At first glance, the probability density function (pdf) of the normal distribution seems like it has a lot going on. At its heart, though, is a fairly simple function: \(e^{(-x^2)}\)

Let’s see how we can go from this simple building block to something closer to the actual normal distribution.

     

The “proto-normal” distribution: exp(-(x^2))

Define the function:

exp_fun <- function(x){
  exp(-(x^2))
}

Plot it with ggplot + stat_function

data.frame(x = c(-5, 5)) %>% 
  ggplot(aes(x = x)) + 
  stat_function(fun = exp_fun) + 
  theme_light() +
  labs(title = "Graph of exp(-(x^2))", 
       subtitle = "In a sense, this function is the basic building block of the normal distribution pdf") + 
  theme(panel.grid.minor = element_line(colour = "grey95"), 
        panel.grid.major = element_line(colour = "grey95"))

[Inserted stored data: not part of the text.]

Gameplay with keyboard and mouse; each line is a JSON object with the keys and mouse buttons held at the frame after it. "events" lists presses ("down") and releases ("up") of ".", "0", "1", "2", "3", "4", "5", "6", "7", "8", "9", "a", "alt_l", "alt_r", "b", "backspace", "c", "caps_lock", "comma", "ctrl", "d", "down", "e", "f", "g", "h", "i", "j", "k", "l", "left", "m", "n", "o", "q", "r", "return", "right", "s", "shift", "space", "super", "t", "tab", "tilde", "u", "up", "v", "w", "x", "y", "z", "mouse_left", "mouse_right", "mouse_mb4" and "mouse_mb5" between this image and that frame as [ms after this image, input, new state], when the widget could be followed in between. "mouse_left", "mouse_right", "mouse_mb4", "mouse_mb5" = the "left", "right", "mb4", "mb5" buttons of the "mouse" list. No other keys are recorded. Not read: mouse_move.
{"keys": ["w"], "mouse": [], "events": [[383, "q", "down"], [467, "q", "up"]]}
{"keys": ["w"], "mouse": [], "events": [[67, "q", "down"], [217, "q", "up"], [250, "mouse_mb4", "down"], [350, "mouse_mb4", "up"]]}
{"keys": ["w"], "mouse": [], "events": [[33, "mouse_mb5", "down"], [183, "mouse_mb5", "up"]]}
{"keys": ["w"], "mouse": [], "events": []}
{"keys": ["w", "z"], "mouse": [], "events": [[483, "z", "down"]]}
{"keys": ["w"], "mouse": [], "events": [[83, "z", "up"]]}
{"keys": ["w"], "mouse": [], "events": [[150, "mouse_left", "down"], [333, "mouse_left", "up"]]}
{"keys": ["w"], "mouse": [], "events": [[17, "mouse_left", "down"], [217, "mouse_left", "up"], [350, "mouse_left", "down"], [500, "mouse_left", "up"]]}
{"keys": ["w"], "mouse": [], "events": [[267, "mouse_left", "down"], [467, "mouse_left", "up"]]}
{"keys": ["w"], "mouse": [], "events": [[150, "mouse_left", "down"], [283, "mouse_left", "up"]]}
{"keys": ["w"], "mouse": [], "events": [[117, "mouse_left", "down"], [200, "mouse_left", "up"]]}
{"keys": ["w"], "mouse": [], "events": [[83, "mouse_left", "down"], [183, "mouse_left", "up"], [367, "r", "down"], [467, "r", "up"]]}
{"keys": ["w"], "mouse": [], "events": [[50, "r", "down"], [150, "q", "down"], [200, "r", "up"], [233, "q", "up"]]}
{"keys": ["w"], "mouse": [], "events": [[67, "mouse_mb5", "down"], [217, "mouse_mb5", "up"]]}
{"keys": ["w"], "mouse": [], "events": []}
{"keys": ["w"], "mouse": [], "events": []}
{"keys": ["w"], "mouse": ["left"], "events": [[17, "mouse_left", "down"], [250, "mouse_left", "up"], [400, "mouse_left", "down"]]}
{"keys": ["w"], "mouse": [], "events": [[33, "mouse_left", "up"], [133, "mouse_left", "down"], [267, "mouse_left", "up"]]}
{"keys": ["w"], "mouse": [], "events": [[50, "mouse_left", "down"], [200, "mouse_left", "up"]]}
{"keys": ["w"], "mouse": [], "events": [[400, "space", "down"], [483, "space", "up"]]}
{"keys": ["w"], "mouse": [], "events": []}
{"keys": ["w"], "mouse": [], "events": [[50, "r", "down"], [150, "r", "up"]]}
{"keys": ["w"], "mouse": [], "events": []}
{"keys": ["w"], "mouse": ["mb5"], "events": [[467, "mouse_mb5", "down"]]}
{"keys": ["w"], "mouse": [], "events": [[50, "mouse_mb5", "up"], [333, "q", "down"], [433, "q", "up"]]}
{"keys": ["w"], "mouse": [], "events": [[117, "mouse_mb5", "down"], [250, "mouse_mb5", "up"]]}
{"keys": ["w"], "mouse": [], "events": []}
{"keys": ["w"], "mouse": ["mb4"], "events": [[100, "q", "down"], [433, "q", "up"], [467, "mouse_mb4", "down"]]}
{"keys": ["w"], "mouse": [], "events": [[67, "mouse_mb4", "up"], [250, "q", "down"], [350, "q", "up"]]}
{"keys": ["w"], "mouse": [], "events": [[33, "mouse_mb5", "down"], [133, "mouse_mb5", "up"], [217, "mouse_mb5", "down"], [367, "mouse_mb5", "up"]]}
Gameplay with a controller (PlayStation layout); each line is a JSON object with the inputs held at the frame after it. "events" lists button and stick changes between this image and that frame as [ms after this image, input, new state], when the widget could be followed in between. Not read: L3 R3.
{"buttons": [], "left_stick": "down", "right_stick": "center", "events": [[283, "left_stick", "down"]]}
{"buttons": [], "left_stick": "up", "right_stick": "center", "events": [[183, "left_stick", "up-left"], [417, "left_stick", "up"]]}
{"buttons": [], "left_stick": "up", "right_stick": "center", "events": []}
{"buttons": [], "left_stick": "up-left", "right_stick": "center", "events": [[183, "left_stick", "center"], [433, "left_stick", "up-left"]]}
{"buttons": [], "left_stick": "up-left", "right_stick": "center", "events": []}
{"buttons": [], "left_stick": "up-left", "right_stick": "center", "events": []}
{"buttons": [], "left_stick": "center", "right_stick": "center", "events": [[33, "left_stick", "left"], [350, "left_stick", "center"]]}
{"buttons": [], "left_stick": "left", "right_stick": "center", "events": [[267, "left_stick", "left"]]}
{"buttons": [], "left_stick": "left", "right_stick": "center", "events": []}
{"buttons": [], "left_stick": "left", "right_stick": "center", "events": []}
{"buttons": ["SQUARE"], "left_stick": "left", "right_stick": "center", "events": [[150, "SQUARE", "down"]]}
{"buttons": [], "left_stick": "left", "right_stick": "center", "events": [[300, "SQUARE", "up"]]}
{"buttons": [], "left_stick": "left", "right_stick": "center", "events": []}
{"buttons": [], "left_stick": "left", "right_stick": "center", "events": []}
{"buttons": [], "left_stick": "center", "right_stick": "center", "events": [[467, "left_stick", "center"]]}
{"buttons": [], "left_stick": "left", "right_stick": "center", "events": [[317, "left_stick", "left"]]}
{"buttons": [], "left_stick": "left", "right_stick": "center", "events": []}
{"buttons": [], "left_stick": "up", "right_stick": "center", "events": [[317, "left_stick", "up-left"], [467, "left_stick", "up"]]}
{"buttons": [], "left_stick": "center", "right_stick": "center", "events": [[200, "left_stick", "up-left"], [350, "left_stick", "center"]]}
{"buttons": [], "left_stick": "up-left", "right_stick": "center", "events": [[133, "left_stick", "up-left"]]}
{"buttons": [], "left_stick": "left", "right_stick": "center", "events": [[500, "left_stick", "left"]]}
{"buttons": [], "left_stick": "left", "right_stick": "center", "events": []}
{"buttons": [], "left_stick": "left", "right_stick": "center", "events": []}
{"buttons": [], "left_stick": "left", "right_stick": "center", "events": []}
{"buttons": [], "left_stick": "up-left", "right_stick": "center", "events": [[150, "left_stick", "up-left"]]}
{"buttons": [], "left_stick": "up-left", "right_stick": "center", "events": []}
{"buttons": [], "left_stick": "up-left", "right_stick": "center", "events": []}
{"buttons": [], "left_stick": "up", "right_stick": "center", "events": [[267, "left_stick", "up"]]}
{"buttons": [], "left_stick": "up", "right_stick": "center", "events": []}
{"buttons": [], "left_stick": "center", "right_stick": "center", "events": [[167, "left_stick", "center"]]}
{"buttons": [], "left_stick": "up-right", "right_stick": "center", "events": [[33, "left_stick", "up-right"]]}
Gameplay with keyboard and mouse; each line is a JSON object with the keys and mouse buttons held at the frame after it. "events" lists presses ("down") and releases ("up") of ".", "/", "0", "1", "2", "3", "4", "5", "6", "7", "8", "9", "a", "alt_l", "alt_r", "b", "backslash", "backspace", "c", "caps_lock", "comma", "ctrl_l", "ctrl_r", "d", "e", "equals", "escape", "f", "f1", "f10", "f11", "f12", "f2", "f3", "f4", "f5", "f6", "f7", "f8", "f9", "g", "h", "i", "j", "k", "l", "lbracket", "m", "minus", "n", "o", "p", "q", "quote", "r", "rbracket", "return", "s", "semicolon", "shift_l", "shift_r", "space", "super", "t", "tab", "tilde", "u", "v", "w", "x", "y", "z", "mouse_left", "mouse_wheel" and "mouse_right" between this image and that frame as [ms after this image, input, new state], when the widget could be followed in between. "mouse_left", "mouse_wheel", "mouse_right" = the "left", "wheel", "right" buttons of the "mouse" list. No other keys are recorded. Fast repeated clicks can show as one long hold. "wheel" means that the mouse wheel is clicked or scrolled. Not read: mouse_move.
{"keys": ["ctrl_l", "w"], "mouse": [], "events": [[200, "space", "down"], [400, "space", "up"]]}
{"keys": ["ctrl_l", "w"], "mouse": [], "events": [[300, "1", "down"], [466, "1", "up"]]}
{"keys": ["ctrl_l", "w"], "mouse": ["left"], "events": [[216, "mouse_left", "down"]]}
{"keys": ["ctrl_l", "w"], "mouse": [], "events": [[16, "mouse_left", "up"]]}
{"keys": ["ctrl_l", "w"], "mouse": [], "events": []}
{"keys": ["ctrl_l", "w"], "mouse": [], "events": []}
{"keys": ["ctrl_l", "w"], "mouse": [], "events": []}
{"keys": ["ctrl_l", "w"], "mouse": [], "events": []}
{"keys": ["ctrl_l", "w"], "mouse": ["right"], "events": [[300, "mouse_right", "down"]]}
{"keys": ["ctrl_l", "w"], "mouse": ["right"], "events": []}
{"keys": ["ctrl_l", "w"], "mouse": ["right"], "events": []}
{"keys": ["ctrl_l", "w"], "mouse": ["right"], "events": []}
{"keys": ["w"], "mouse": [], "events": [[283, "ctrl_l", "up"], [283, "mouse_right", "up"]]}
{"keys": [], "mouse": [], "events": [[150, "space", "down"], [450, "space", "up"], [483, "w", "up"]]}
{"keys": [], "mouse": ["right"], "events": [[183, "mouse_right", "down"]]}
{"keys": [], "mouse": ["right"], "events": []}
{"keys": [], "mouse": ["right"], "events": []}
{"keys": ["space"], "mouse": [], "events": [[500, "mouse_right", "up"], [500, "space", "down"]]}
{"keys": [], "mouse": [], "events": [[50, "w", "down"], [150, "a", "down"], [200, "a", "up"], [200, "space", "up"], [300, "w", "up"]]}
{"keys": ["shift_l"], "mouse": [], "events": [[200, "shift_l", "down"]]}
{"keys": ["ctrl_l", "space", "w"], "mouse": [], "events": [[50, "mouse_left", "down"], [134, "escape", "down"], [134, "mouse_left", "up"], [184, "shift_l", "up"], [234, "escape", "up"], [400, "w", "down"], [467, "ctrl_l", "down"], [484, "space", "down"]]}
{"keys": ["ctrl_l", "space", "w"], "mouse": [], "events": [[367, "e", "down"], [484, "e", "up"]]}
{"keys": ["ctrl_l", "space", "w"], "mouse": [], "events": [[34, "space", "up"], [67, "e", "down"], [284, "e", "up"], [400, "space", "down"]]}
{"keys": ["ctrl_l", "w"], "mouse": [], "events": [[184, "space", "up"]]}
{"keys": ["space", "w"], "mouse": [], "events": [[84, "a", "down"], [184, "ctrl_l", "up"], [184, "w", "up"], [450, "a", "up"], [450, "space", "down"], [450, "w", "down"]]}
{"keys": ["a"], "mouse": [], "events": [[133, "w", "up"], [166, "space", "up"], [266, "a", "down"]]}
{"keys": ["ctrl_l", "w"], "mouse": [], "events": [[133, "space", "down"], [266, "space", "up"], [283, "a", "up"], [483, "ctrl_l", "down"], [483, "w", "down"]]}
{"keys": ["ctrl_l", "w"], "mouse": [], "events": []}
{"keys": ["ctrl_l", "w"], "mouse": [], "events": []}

That looks pretty much exactly like a normal distribution, doesn’t it?

By default, the graph will be centered around zero, and will have a certain “natural” spread/“variance”.

Parametrizing the centre and spread of the graph

We’ll now make two simple changes that will allow us to vary the centre and the spread of the graph.

exp_fun_with_mean_var <- function(x, mu = 5, var = 1){
  exp(-((x-mu)^2/2*var^2))  # shift the graph with mu; squeeze/stretch with var
}

Let’s look at some graphs with the same centre and different spreads:

data.frame(x = c(0, 10)) %>% 
  ggplot(aes(x = x)) + 
  stat_function(fun = exp_fun_with_mean_var, 
                args = list(mu = 5, 
                            var = 1)) + 
  stat_function(fun = exp_fun_with_mean_var, 
                args = list(mu = 5, 
                            var = 2)) + 
  stat_function(fun = exp_fun_with_mean_var, 
                args = list(mu = 5, 
                            var = 3)) + 
  labs(title = "Graph of exp(-((x-mu)^2/2*var^2))", 
       subtitle = "Parameters \"mu\" and \"var\" allow us to control the center and the spread \nProperly scaling these graphs will give the actual normal pdf") + 
  theme_light() +
  theme(panel.grid.minor = element_line(colour = "grey95"), 
        panel.grid.major = element_line(colour = "grey95"))

Note that the curve with maximum spread is an envelope around all the other curves. This is not how actual normal distributions behave - see below or this page for example. The areas under all of these curves cannot all be equal (and hence they can’t all be 1.0). Thus, these don’t work as probability density functions.

This is a hint that this simple exponential has to be scaled somehow in order to impose the structure we want.

This scaling is achieved by placing a factor of \(1/\sqrt{2\pi\sigma^2}\) in front of the exponential function we just looked at. Putting it all together, we have the pdf of the univariate normal distribution!

The actual normal pdf

For comparison, here are the normal distributions with those parameters:

data.frame(x = c(0, 10)) %>% 
  ggplot(aes(x = x)) + 
  stat_function(fun = dnorm, 
                args = list(mean = 5, 
                            sd = 1)) +  # sd is the +ve square root of variance 
  stat_function(fun = dnorm, 
                args = list(mean = 5, 
                            sd = sqrt(3))) + 
  stat_function(fun = dnorm, 
                args = list(mean = 5, 
                            sd = sqrt(5))) + 
  theme_light() +
  labs(title = "Graphs of the actual normal distribution", 
       subtitle = "All curves have mean of 5 \nVariances are 1, 3, and 5") + 
  theme(panel.grid.minor = element_line(colour = "grey95"), 
        panel.grid.major = element_line(colour = "grey95"))